Requirement: Scan the entries below for the word "Spanish" and copy every line where it turns up.
=== Section Start ===
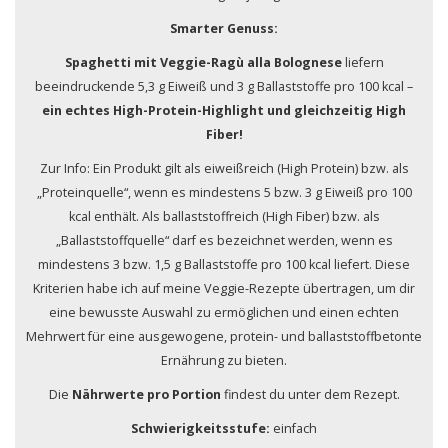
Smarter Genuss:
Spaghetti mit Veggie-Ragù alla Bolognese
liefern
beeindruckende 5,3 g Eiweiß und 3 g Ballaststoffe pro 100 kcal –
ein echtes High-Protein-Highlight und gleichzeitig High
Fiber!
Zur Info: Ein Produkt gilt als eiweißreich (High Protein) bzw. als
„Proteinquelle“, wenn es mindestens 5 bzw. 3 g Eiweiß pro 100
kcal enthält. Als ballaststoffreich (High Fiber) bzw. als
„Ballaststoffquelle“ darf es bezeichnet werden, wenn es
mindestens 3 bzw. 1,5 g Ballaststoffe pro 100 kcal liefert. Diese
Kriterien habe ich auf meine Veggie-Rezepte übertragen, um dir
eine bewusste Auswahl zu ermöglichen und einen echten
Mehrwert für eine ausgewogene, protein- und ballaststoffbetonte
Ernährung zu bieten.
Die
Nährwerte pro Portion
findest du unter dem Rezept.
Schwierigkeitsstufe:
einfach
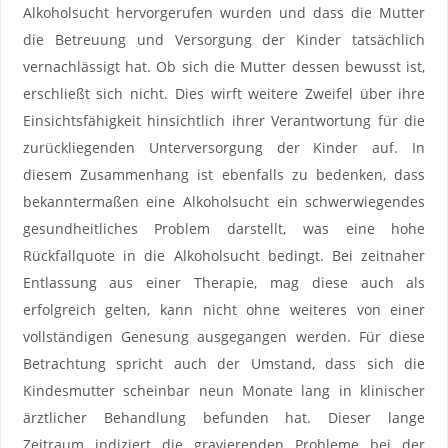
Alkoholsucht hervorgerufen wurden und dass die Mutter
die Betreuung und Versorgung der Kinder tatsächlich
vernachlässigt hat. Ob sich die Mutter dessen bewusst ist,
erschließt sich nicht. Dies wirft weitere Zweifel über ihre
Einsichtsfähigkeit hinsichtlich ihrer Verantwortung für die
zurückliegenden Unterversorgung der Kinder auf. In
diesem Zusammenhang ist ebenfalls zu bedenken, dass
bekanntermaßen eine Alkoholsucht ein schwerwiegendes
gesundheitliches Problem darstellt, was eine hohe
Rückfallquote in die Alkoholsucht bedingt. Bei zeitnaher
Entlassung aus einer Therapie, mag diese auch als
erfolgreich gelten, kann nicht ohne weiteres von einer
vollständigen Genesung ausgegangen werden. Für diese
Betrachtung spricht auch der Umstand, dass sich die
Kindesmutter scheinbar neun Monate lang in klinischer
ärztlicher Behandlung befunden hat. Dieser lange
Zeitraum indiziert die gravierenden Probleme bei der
=== Section End ===
=== Section Start ===
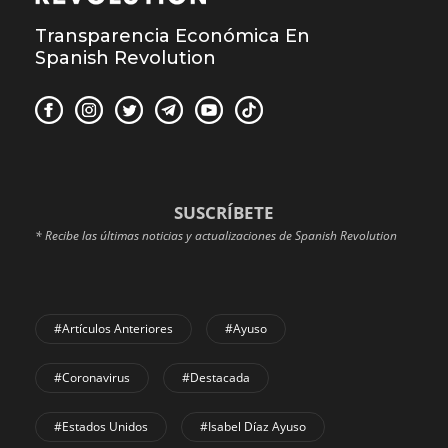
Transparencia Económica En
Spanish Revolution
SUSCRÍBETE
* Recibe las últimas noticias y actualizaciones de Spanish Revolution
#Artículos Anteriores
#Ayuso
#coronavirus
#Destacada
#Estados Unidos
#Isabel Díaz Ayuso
=== Section End ===
Reply to the exercise:
Spanish Revolution
* Recibe las últimas noticias y actualizaciones de Spanish Revolution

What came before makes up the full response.